Text section:

────────────────

K3>K2>K1 and K3-K2 = K2-K1

All options have the same maturity.

SHOW THAT : c2 <= {0.5(c1+c3)}

Method to be used : porfolio that is long one option with K1, long one option with K3 and short two options with K2.
Re: options anyone ? Jpoms @ 2014-08-12 08:26:55
This trade is called a Butterfly and is a neutral strategy that is profitable in a low volatility environment.

First off, saying that K3-K2 = K2-K1, all you're saying is that the option strike prices are equally spaced.

Based on the statement that K3>K2>K1, we know that C1 will have the greatest value and C3 will have the least (this being true because with call options, the lower the strike, the deeper in the money it will be).

Now lets assume the price of the underlying is P. The intrinsic value of each option would be C(n)=Max{P-K(n),0}, meaning that no option will have a negative intrinsic value. The extrinsic, or time value, should be relatively similar for each option, but again this is a very very general statement and often untrue.

Therefore based on this information...

Since C1, C2 and C3 are equally spaced, we can then do the following math...

────────────────

Dataset entries
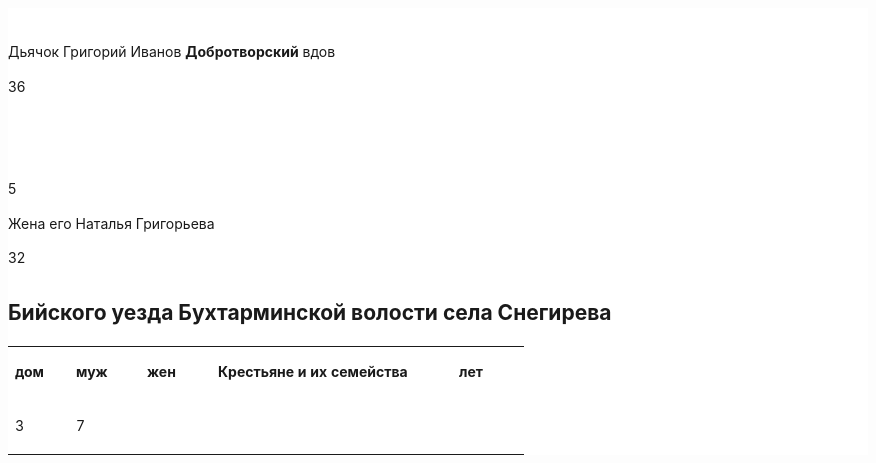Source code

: </td>
<td width="57">
<p>&nbsp;</p>
</td>
<td width="227">
<p>Дьячок Григорий Иванов <strong>Добротворский</strong> вдов</p>
</td>
<td width="58">
<p>36</p>
</td>
</tr>
<tr>
<td width="47">
<p>&nbsp;</p>
</td>
<td width="57">
<p>&nbsp;</p>
</td>
<td width="57">
<p>5</p>
</td>
<td width="227">
<p>Жена его Наталья Григорьева</p>
</td>
<td width="58">
<p>32</p>
</td>
</tr>
</tbody>
</table>

## Бийского уезда Бухтарминской волости села Снегирева


<table>
<tbody>
<tr>
<td width="47">
<p><strong>дом</strong></p>
</td>
<td width="57">
<p><strong>муж</strong></p>
</td>
<td width="57">
<p><strong>жен</strong></p>
</td>
<td width="227">
<p><strong>Крестьяне и их семейства</strong></p>
</td>
<td width="58">
<p><strong>лет</strong></p>
</td>
</tr>
<tr>
<td width="47">
<p>3</p>
</td>
<td width="57">
<p>7</p>
</td>
<td width="57">
<p>&nbsp;</p>
</td>
<td width="227">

────────────────

Task list:
**1)** Transcribe the part of the options thread that opens with the words containing "All options have" and closes with "it will be).".
**2)** List the positions that make up the portfolio the options thread gives as the method to be used.
**3)** Write the next part of the options thread, picking up after its last sentence.
The dataset entries have nothing to do with this work.

Responses:
**1)**
All options have the same maturity.

SHOW THAT : c2 <= {0.5(c1+c3)}

Method to be used : porfolio that is long one option with K1, long one option with K3 and short two options with K2.
Re: options anyone ? Jpoms @ 2014-08-12 08:26:55
This trade is called a Butterfly and is a neutral strategy that is profitable in a low volatility environment.

First off, saying that K3-K2 = K2-K1, all you're saying is that the option strike prices are equally spaced.

Based on the statement that K3>K2>K1, we know that C1 will have the greatest value and C3 will have the least (this being true because with call options, the lower the strike, the deeper in the money it will be).

**2)**
- Long one option with K1
- Long one option with K3
- Short two options with K2

**3)**
(TV represents time value which for our purpose will remain constant across all options)

C1=(P-K1)+TV
+ C3=(P-K3)+TV
_____________
C1+C3 = 2P-K1-K3+2TV

We must then consider dividing each side in half since we are searching for the average...

.5 x C1+C3 = .5 x (2P-K1-K3+2TV)
Since we know the strike prices are equally spaced, one-half of -K1-K3 would be -K2 resulting in...
.5(C1+C3) = P-K2+TV

Therefore...
.5(C1+C3)=C2


This is a more mathematical method than the one you requested. This is how you may prove using the butterfly method...

C1 + C3 - 2*C2 >=0 (This statement is saying that by purchasing C1 and C3 and selling C2, there is some cost involved.)

then,

C1+C3>=2*C2

Solving for C2 we must divide in half both sides...

.5(C1+C3)>=C2


Much more simple that way but not as fun! :)